> [Data extract]
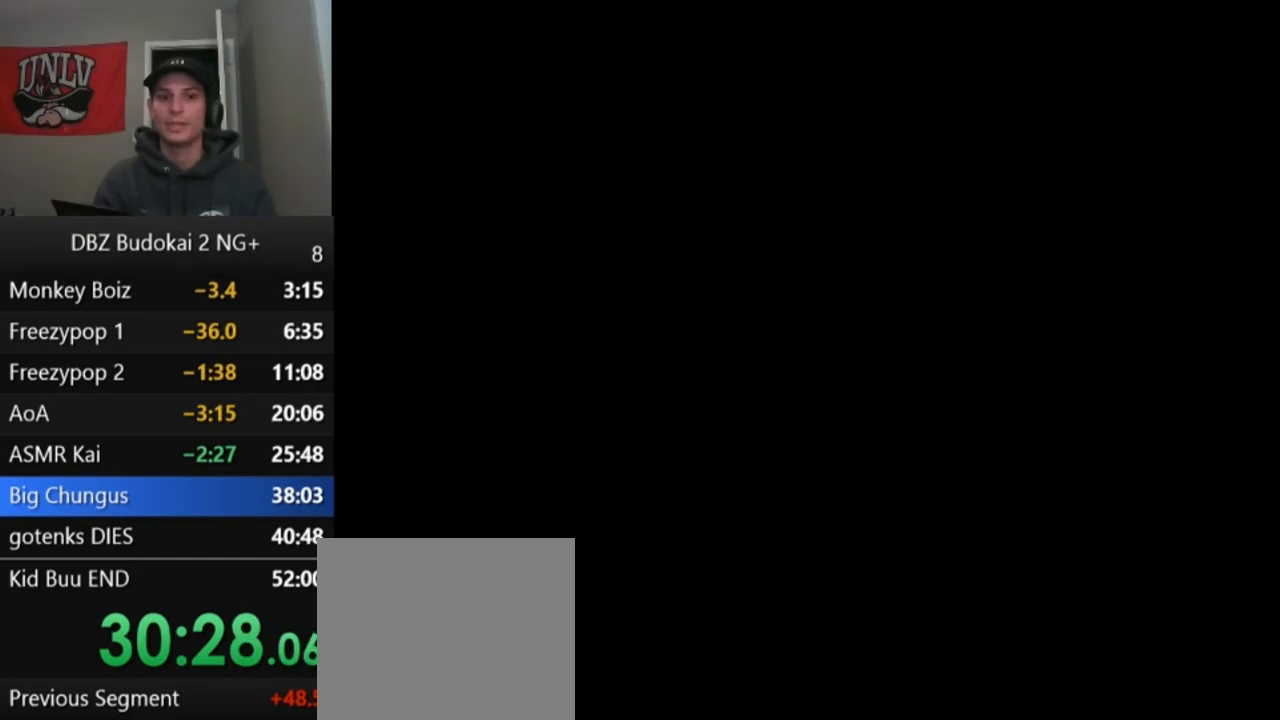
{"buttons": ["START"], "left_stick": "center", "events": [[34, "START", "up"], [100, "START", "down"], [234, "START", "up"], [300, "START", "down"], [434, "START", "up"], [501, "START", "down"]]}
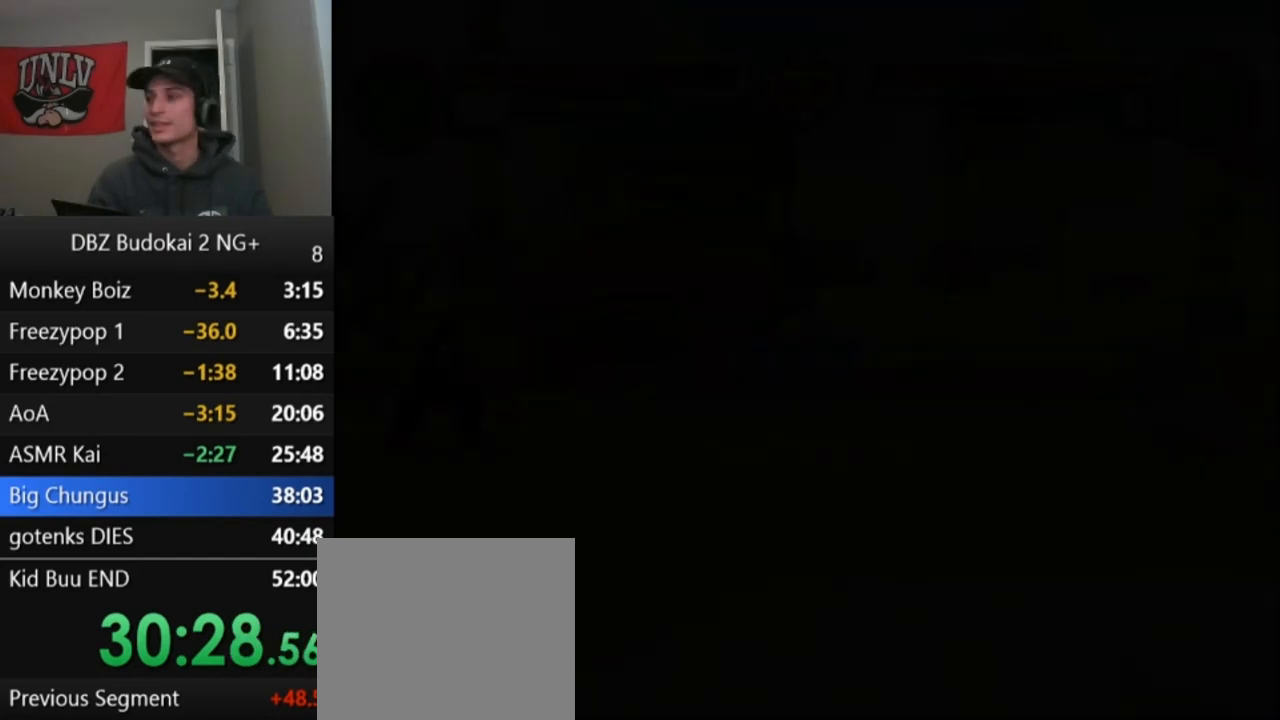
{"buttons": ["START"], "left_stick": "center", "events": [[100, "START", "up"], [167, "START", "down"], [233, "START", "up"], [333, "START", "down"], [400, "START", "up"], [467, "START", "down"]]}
--
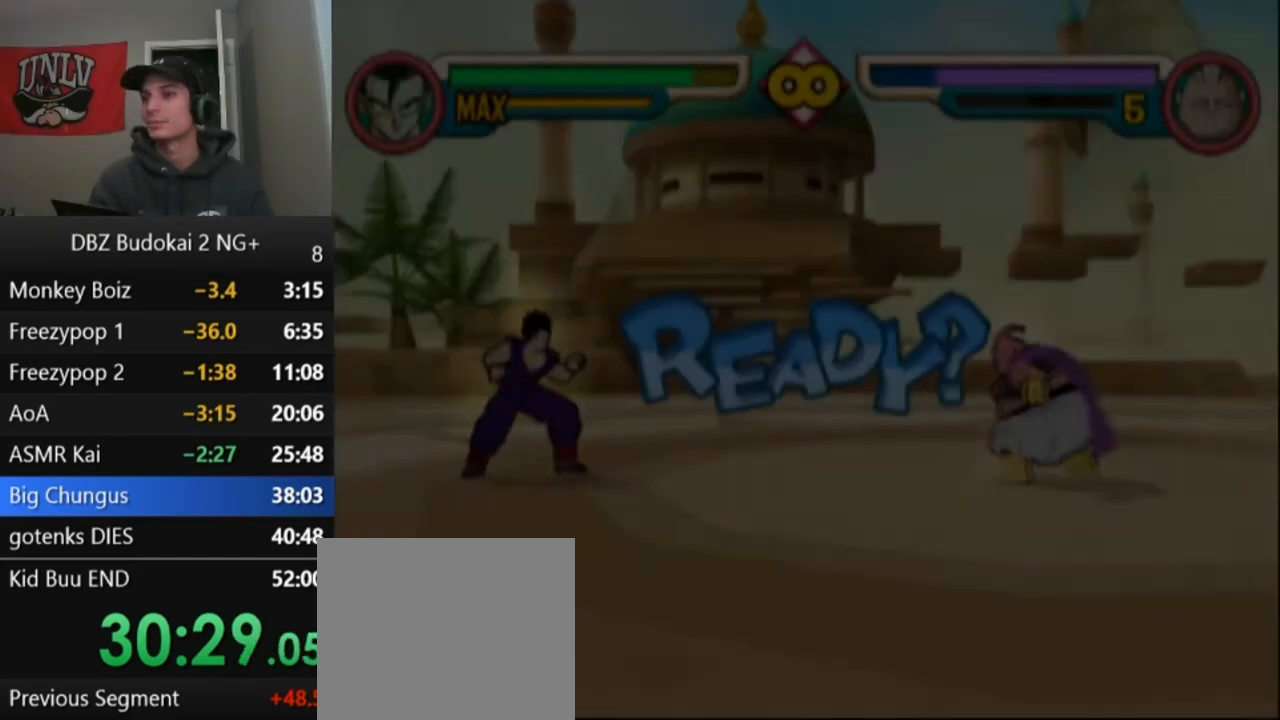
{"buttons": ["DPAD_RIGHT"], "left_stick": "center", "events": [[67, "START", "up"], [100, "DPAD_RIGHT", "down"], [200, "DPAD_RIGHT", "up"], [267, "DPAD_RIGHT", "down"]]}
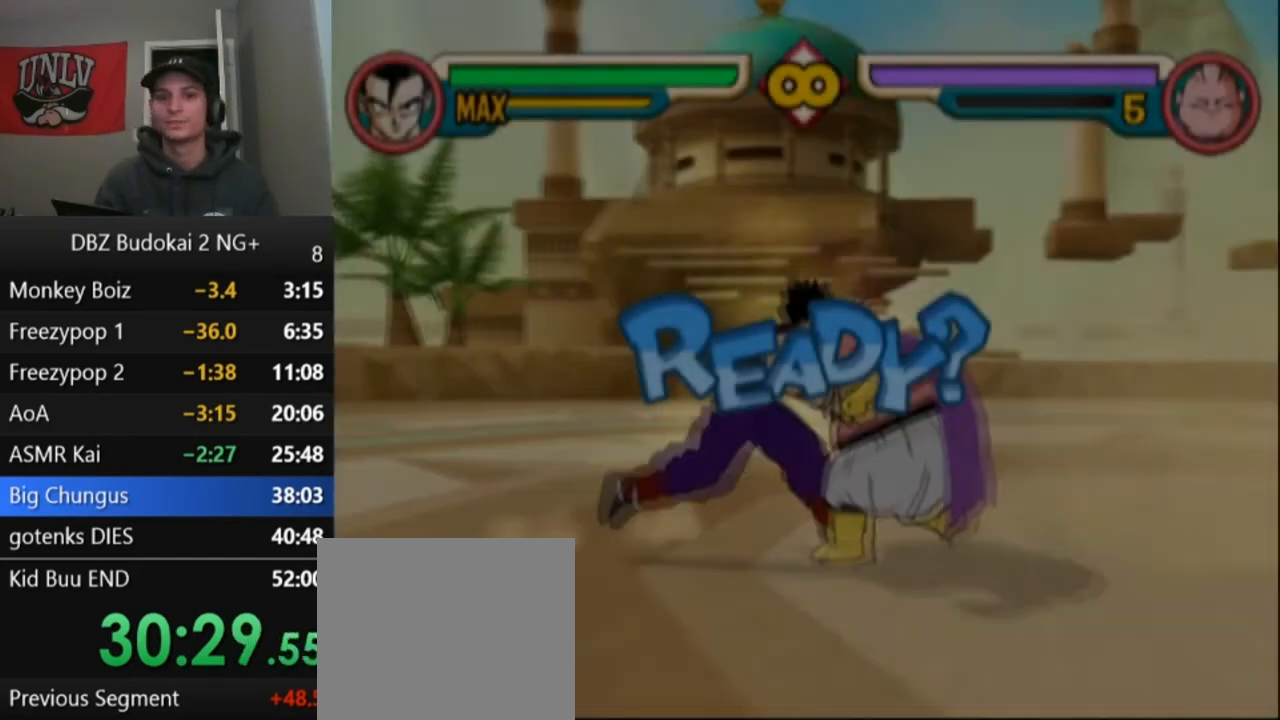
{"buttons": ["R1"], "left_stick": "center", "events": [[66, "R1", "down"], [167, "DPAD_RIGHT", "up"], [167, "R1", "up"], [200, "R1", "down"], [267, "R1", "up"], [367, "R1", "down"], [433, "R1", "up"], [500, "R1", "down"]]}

> [Task requirements] Pull out each line of the listing that holds the string "START".

> [Output of the exercise]
{"buttons": ["START"], "left_stick": "center", "events": [[34, "START", "up"], [100, "START", "down"], [234, "START", "up"], [300, "START", "down"], [434, "START", "up"], [501, "START", "down"]]}
{"buttons": ["START"], "left_stick": "center", "events": [[100, "START", "up"], [167, "START", "down"], [233, "START", "up"], [333, "START", "down"], [400, "START", "up"], [467, "START", "down"]]}
{"buttons": ["DPAD_RIGHT"], "left_stick": "center", "events": [[67, "START", "up"], [100, "DPAD_RIGHT", "down"], [200, "DPAD_RIGHT", "up"], [267, "DPAD_RIGHT", "down"]]}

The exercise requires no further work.